Generalized smoothed particle hydrodynamics with overset methods in total Lagrangian formulations

TL;DR

This paper introduces a generalized smoothed particle hydrodynamics method with overset techniques in a Total Lagrangian framework, enabling adaptive resolution and improved handling of large deformations and crack propagation.

Contribution

It presents a novel GSPH approach that uses multiple local coordinate spaces to adaptively vary spatial resolution and avoid singularities in complex deformation problems.

Findings

Enables adaptive spatial resolution based on deformation characteristics

Reduces computational cost with fewer particles in complex structures

Successfully applied to large deformation and crack propagation scenarios

Abstract

This study proposes a generalized coordinates based smoothed particle hydrodynamics (GSPH) method with overset methods using a Total Lagrangian (TL) formulation for large deformation and crack propagation problems.
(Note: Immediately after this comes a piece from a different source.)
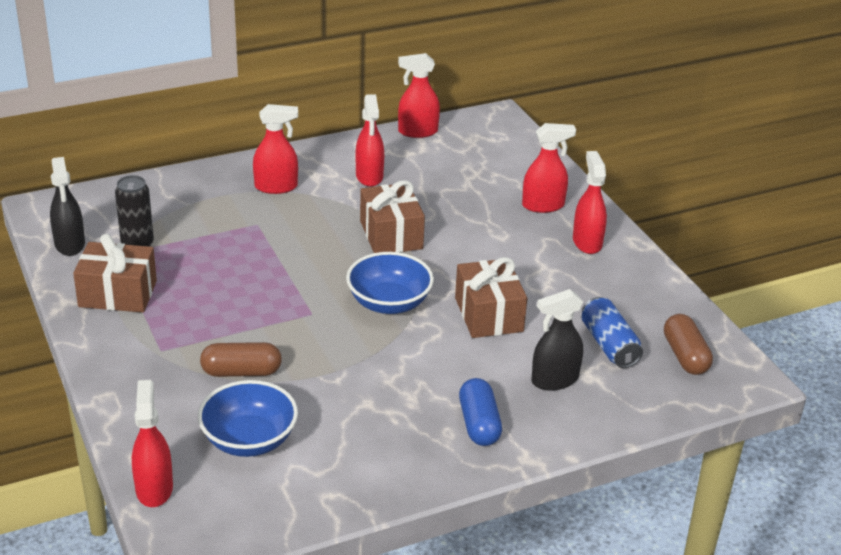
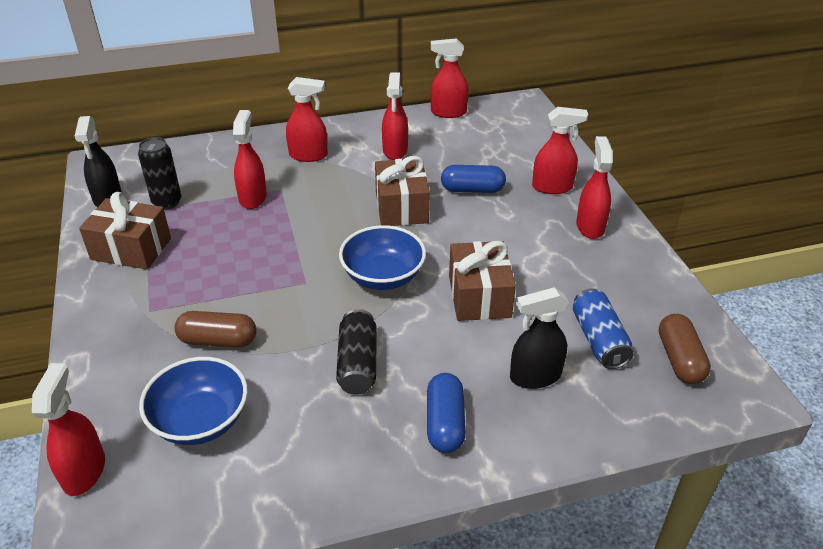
camera: 10 degrees right, 5 degrees up
(230, 234) = (253, 197): none -> red spray bottle
(385, 382) = (357, 363): none -> black can
(461, 213) = (472, 189): none -> blue capsule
In the proposed GSPH, the physical space is decomposed into multiple domains, each of which is mapped to a local coordinate space (generalized space) to avoid coordinate singularities as well as to flexibly change the spatial resolution. The smoothed particle hydrodynamics (SPH) particles are then non-uniformly, e.g., typically in the boundary-conforming way, distributed in the physical space while they are defined uniformly in each generalized space similarly to the normal SPH method, which are numerically related by a coordinate transformation matrix. By solving a governing equation in each generalized space, the shape and size of the SPH kernel can be spatially changed in the physical space so that a spatial resolution is adaptively varied a priori depending on the deformation characteristics, and thus, a low-cost calculation with the less number of particles is achieved in complex shape structures.